■ **TRY IT**: Leaving out only the pictures, write out all the entries exactly.

Indoor and outdoor scene photos

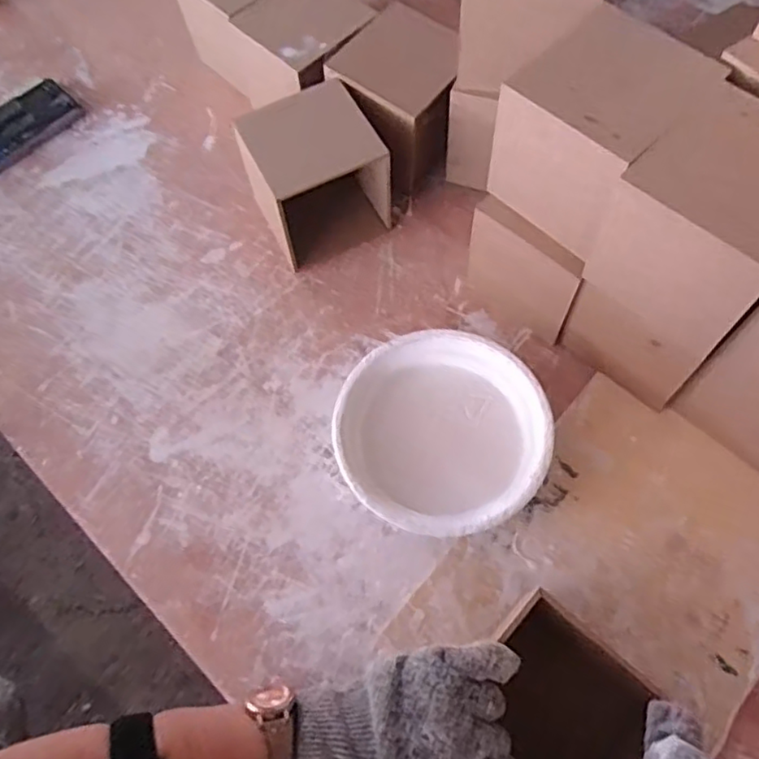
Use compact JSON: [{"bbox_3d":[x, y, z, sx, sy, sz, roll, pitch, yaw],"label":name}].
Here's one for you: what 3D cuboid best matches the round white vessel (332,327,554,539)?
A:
[{"bbox_3d":[0.051,0.048,0.525,0.164,0.057,0.168,-1,66,2],"label":"round white vessel"}]

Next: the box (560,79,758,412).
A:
[{"bbox_3d":[0.230,-0.083,0.477,0.109,0.225,0.107,-43,71,-15],"label":"box"}]

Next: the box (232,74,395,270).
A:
[{"bbox_3d":[-0.059,-0.193,0.599,0.112,0.121,0.102,-22,67,-7],"label":"box"}]

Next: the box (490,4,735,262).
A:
[{"bbox_3d":[0.159,-0.182,0.466,0.108,0.098,0.123,41,74,18],"label":"box"}]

■ **EXERCISE RESULT**:
Use compact JSON: [{"bbox_3d":[x, y, z, sx, sy, sz, roll, pitch, yaw],"label":name}].
Here's one for you: what 3D cuboid best matches the round white vessel (332,327,554,539)?
A:
[{"bbox_3d":[0.051,0.048,0.525,0.164,0.057,0.168,-1,66,2],"label":"round white vessel"}]

Next: the box (560,79,758,412).
A:
[{"bbox_3d":[0.230,-0.083,0.477,0.109,0.225,0.107,-43,71,-15],"label":"box"}]

Next: the box (232,74,395,270).
A:
[{"bbox_3d":[-0.059,-0.193,0.599,0.112,0.121,0.102,-22,67,-7],"label":"box"}]

Next: the box (490,4,735,262).
A:
[{"bbox_3d":[0.159,-0.182,0.466,0.108,0.098,0.123,41,74,18],"label":"box"}]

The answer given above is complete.